Tuesday, November 14, 2006

"In Sea of Data, Not All Numbers Are Equal"

Read the full article by Jon Cohen in The Washington Post, November 14, 2006. Cohen is The Post's director of polling.

Excerpts:
One vogue approach to the glut of polls this year was to surrender judgment, assume all polls were equal and average their findings. Political junkies bookmarked Web sites that aggregated polls and posted five- and 10-poll averages.

But, perhaps unsurprisingly, averages work only "on average." For example, the posted averages on the Maryland governor's and Senate races showed them as closely competitive; they were not. Polls from The Post and Gallup showed those races as solidly Democratic in June, September and October, just as they were on Election Day.......

averaging polls encourages the already excessive attention paid to horse-race numbers. Preelection polls are not meant to be crystal balls. Putting a number on the status of the race is a necessary part of preelection polls, but much is lost if it's the only one.

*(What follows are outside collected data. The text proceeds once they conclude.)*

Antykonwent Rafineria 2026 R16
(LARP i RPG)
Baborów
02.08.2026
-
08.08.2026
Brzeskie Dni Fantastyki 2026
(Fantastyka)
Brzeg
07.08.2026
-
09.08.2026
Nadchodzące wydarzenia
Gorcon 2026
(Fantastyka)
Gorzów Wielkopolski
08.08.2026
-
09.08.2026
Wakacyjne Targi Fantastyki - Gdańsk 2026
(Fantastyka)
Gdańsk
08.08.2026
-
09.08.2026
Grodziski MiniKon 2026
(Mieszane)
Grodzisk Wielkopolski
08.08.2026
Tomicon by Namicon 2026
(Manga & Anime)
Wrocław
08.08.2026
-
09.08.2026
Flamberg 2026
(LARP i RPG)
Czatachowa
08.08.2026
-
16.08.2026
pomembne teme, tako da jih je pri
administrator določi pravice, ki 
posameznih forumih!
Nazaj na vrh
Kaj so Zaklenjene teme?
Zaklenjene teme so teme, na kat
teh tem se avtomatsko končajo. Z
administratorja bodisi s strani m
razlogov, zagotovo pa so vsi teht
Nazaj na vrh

We need standards, not averages. There's certainly a place for averages. My investment portfolio, for example, would be in better shape today if I had invested in broad indexes of securities instead of fancying myself a stock-picker. At the same time, I'd be in a much tighter financial position if I took investment advice from spam e-mails as seriously as that from accredited financial experts.......

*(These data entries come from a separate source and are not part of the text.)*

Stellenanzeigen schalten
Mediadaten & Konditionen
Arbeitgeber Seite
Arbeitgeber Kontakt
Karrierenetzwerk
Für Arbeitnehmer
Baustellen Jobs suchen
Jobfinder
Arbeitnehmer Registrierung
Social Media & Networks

Pollsters sometimes disagree about how to conduct surveys, but the high-quality polling we should pay attention to is based on an established method undergirded by statistical theory.

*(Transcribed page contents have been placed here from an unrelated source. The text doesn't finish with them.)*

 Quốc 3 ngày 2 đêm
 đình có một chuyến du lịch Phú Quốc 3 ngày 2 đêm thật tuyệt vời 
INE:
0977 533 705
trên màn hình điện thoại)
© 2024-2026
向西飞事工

The gold standard in news polling remains interviewers making telephone calls to people randomly selected from a sample of a definable, reachable population. To be sure, the luster on the method is not as shiny as it once was, but I'd always choose tarnished precious metals over fool's gold.

Before anyone feels condemned to night classes and bell curves to sort through the glut of polls, let me say that the primary filtering burden should rest with the news media. It's ironic in a field that prides itself on sorting reliable sources from bogus ones that so many treat all numbers -- including poll estimates -- equally, and as valid on their face.

News organizations should be aware that they give immediate credibility to the "facts" they air or print. But this is not an argument for some sort of media monopoly on polling information.